## About this exercise
Copy out the entries below exactly as they stand, but only from the line containing "I have ordered" through the line containing "Quality Standard Approved".

--- Supplied records Enclosed Below ---

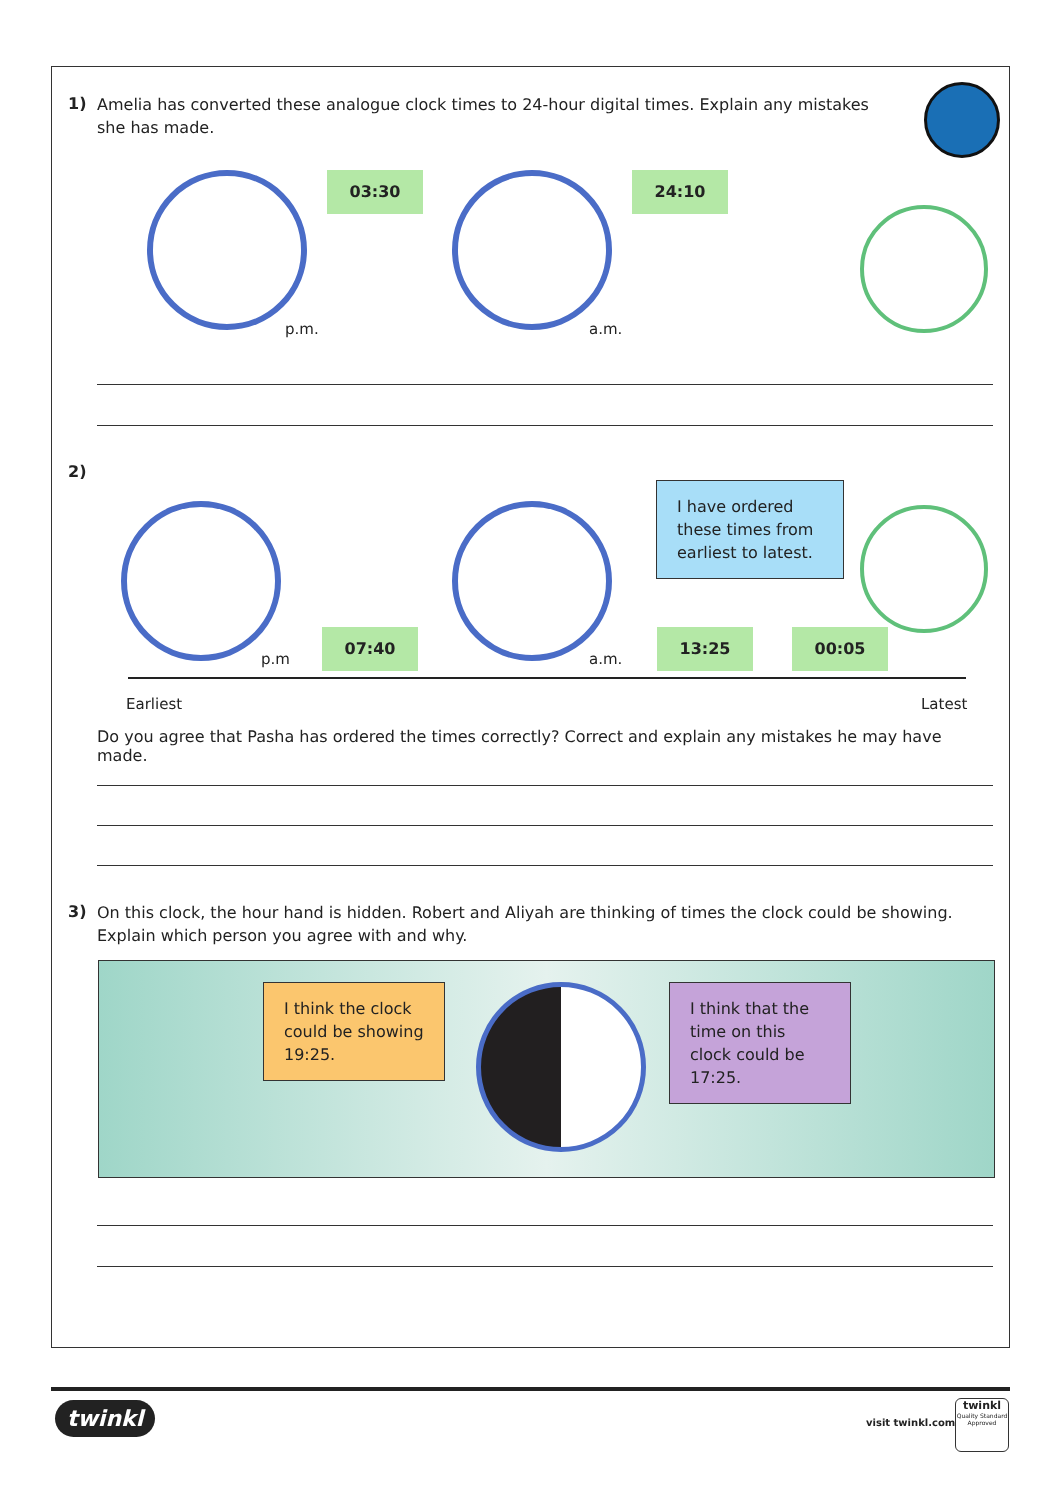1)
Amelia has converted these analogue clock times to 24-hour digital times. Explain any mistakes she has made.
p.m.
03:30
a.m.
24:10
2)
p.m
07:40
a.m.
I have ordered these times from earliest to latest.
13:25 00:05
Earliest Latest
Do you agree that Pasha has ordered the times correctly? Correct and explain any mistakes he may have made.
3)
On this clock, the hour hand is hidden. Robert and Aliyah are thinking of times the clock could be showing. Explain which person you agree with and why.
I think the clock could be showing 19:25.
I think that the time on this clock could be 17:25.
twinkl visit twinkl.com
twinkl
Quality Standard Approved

--- End of Enclosed Supplied records ---
--- Supplied records Enclosed Below ---

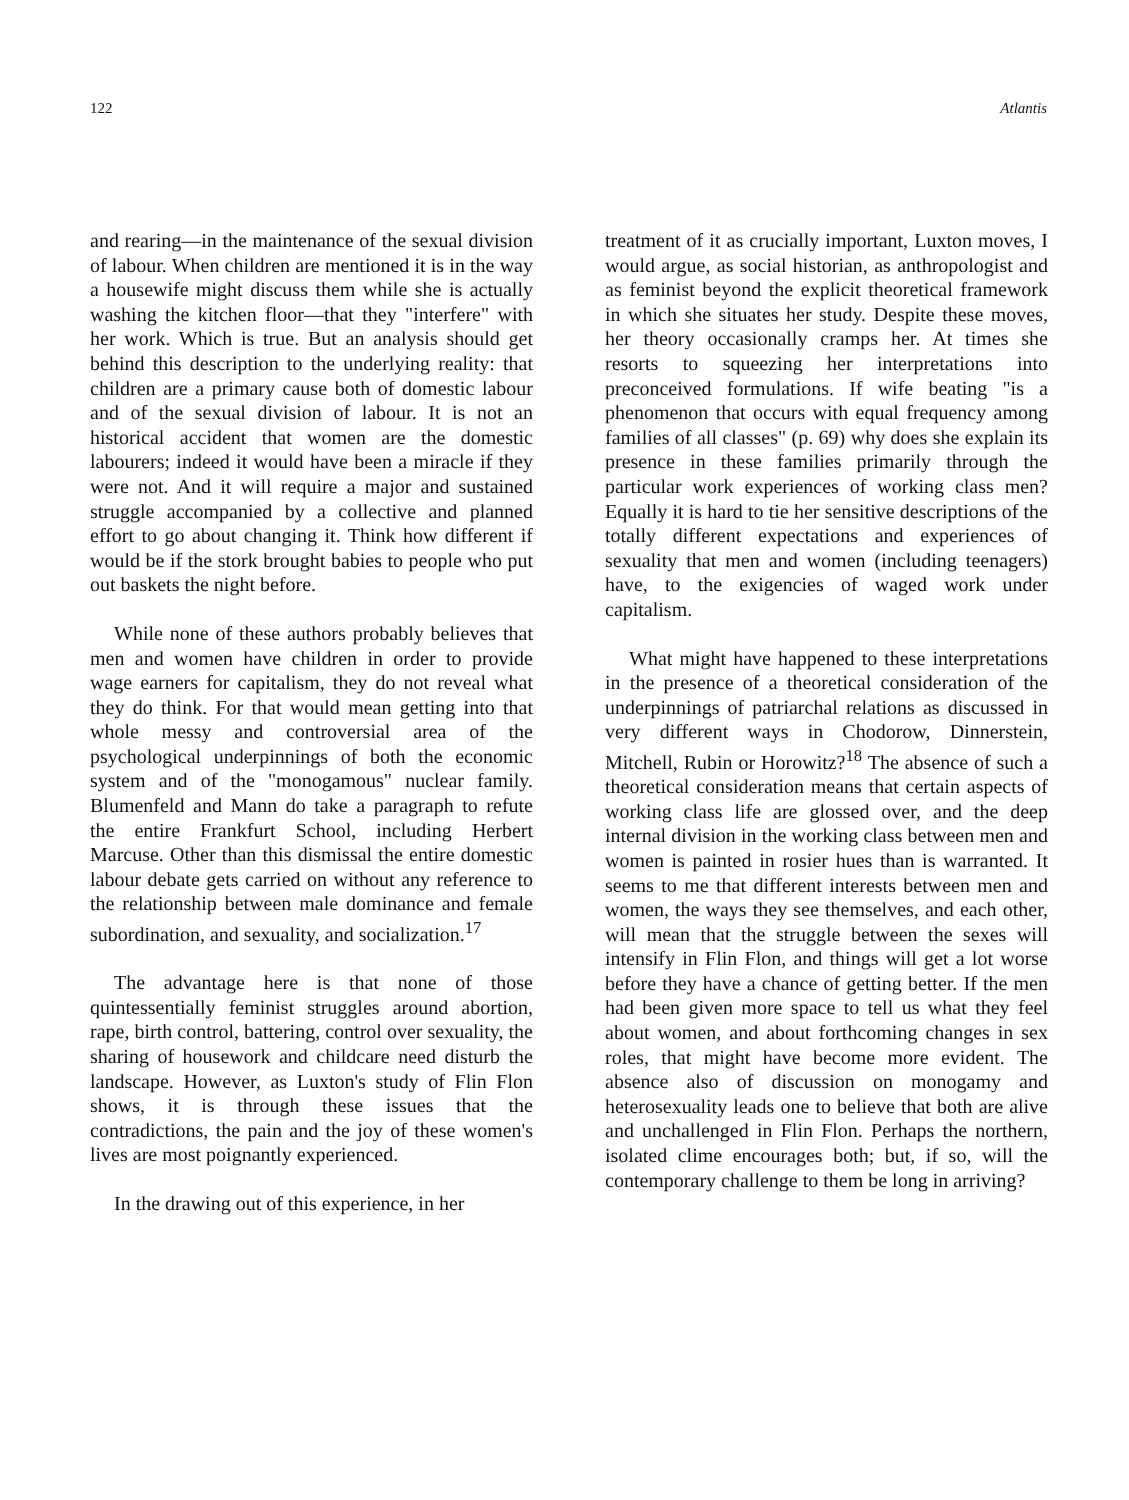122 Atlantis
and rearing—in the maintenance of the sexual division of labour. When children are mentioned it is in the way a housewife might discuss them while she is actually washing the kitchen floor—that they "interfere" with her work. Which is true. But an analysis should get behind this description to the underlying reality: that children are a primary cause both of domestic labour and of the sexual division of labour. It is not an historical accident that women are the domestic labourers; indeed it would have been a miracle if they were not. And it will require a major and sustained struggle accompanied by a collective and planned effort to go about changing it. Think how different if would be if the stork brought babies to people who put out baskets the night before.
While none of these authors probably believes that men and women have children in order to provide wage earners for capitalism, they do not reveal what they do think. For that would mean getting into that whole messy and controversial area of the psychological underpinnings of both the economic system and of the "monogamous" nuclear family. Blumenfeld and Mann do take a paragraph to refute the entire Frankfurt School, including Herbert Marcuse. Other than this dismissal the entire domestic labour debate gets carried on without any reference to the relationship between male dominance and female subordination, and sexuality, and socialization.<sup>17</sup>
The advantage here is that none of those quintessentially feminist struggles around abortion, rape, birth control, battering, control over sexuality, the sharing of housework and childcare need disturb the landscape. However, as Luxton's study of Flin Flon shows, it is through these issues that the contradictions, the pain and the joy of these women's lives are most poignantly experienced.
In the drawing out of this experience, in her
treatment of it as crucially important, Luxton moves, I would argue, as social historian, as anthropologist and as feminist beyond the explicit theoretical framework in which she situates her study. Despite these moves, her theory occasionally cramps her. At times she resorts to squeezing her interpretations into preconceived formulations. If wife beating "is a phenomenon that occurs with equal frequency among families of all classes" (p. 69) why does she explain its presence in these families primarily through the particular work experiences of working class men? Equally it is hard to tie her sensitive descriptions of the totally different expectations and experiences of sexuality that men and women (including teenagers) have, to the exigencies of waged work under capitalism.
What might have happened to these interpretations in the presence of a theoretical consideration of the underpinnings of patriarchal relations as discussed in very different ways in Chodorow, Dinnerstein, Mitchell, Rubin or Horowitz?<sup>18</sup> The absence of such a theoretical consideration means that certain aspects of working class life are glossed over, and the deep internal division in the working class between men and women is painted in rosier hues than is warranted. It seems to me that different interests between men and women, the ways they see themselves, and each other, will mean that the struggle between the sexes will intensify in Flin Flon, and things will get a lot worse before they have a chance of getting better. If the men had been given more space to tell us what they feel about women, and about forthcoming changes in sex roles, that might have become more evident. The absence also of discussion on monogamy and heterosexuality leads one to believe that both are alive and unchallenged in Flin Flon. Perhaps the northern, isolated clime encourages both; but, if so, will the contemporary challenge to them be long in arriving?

--- End of Enclosed Supplied records ---

## Result of this task
I have ordered these times from earliest to latest.
13:25 00:05
Earliest Latest
Do you agree that Pasha has ordered the times correctly? Correct and explain any mistakes he may have made.
3)
On this clock, the hour hand is hidden. Robert and Aliyah are thinking of times the clock could be showing. Explain which person you agree with and why.
I think the clock could be showing 19:25.
I think that the time on this clock could be 17:25.
twinkl visit twinkl.com
twinkl
Quality Standard Approved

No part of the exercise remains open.